# Grand Harvest twine??



## JoshA (Apr 16, 2008)

Anybody have twine brand preference? So far on my big square I've used Bridon and Cordex, and another brand I can't think of off the top of my head right now. 440/4000 blue cordex seems really nice, seems thinner than the bridon but just as tough, not sure if its all in my head though. Put it in at the end of last year so only put about 1,000 bales worth yet, I don't recall having to crawl up/under to fix a mis-tie with the blue stuff in those 1,000 bales. Usually at least every few hundred with the Bridon.

Local dealer sells Grand Harvest, which I'd never heard of before. But I like dealing with the guy, so I thought I'd ask. Also need some round baler twine, guess they have 40,000ft now...?

I should mention, I'm speaking purely on plastic twine, not sisal.

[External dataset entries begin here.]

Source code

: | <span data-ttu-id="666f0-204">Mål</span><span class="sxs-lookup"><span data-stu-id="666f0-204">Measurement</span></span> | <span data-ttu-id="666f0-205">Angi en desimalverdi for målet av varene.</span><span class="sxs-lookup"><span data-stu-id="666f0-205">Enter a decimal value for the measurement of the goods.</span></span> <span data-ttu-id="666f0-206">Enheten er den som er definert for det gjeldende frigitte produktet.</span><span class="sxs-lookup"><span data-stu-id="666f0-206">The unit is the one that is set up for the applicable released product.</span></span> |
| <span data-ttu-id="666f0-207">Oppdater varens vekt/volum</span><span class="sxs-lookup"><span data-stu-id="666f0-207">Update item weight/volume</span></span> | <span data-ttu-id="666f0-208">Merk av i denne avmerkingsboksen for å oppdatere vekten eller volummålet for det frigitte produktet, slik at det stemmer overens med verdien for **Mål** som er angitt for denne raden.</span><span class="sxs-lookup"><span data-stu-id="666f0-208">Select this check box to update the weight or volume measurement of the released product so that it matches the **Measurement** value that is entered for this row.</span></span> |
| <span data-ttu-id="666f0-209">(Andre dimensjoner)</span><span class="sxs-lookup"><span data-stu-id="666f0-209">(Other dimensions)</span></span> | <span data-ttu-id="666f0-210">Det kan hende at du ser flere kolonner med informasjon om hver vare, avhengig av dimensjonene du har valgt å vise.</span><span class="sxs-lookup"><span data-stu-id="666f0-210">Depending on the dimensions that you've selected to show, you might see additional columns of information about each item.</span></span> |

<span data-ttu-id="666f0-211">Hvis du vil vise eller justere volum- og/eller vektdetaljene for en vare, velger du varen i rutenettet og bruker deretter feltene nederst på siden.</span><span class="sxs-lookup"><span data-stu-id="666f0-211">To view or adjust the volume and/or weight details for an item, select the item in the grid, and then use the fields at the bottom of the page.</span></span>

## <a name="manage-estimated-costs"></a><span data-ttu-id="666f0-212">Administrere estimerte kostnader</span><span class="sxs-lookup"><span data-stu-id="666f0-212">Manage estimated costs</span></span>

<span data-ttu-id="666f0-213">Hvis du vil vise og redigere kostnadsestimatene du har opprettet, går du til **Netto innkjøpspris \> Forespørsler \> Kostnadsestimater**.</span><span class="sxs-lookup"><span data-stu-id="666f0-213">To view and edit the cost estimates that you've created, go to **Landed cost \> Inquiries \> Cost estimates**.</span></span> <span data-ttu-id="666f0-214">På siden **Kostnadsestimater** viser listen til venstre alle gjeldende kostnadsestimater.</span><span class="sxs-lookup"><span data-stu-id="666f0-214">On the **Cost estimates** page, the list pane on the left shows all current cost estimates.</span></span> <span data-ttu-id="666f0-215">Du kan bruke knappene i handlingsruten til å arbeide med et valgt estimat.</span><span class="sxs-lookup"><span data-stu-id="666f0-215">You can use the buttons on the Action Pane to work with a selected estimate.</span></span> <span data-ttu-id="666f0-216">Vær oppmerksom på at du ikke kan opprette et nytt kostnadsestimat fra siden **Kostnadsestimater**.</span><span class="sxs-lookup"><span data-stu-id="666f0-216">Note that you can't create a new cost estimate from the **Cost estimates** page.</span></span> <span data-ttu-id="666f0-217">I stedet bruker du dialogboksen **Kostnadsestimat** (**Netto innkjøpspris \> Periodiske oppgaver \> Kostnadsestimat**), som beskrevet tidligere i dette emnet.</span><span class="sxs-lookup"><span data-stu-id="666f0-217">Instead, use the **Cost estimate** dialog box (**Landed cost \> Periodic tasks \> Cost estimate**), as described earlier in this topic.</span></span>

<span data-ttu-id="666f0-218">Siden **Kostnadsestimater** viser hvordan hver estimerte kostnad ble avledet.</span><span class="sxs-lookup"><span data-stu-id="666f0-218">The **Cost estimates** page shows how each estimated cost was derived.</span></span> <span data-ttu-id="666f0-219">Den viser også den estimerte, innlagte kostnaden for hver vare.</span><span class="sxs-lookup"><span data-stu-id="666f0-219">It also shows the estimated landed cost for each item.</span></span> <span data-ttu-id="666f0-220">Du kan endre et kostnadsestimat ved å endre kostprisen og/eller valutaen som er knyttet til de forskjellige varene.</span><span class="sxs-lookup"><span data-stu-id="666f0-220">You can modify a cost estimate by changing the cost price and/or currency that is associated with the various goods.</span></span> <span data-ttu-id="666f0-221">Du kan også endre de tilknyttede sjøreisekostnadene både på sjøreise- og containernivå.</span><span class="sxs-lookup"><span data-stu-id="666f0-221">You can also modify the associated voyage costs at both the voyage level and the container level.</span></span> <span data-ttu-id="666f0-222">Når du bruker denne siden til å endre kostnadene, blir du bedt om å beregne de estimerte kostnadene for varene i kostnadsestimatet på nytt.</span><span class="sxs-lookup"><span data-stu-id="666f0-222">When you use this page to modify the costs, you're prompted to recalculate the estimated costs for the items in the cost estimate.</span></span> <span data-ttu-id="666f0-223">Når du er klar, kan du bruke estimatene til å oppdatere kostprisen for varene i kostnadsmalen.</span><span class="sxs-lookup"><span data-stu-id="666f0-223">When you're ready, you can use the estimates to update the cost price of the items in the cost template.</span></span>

Price for the 440 weight orange grand harvest is 29/ball, 48 per pallet. Round twine is 40,000ft $41 each for full pallet. Cheap compared to past years!

Thanks,
-Josh


----------



## Toyes Hill Angus (Dec 21, 2010)

I normally use the Grand harvest 170lb knot strength plastic twine in my small square baler. It's cheaper than alot of the competion and I can't remember having any problems with it. I bought a few bales of New Holland twine late in the year so I have that to use up yet and I didn't notice any difference between it and the Grand Harvest stuff except for the price.


----------